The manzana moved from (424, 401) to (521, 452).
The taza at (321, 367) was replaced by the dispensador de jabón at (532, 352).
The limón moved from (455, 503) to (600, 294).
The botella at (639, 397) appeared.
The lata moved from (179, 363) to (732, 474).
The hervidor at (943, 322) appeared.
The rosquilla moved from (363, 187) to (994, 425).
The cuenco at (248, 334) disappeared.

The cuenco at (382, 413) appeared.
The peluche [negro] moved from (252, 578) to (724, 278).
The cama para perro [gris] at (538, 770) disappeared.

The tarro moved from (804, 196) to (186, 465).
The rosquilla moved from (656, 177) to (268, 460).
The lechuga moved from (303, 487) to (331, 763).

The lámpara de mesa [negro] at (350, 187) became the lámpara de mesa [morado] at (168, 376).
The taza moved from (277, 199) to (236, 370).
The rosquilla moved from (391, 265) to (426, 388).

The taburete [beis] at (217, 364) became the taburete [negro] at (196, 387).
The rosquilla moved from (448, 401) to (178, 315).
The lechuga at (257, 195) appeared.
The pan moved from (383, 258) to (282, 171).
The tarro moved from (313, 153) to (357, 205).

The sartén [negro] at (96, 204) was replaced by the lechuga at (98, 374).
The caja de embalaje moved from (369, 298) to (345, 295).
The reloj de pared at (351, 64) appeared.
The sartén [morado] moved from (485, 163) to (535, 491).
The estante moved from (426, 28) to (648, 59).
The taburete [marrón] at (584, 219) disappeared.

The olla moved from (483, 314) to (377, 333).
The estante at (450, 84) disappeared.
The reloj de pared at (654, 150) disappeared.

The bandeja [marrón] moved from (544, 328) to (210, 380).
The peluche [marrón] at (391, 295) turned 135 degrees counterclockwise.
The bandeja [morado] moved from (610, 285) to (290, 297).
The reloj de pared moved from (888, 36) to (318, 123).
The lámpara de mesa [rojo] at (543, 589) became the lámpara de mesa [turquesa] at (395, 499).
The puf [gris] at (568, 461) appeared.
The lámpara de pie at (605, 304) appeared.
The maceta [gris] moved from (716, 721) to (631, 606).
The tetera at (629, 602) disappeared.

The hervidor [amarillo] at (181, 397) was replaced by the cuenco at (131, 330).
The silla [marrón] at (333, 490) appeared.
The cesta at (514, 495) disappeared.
::::
Task to carry out ▸
Your task is to restate, word for word, only those lines above that fall between the line holding "The limón moved" and the line holding "The rosquilla moved from (363, 187)", inclusive.

Answer section ▸
The limón moved from (455, 503) to (600, 294).
The botella at (639, 397) appeared.
The lata moved from (179, 363) to (732, 474).
The hervidor at (943, 322) appeared.
The rosquilla moved from (363, 187) to (994, 425).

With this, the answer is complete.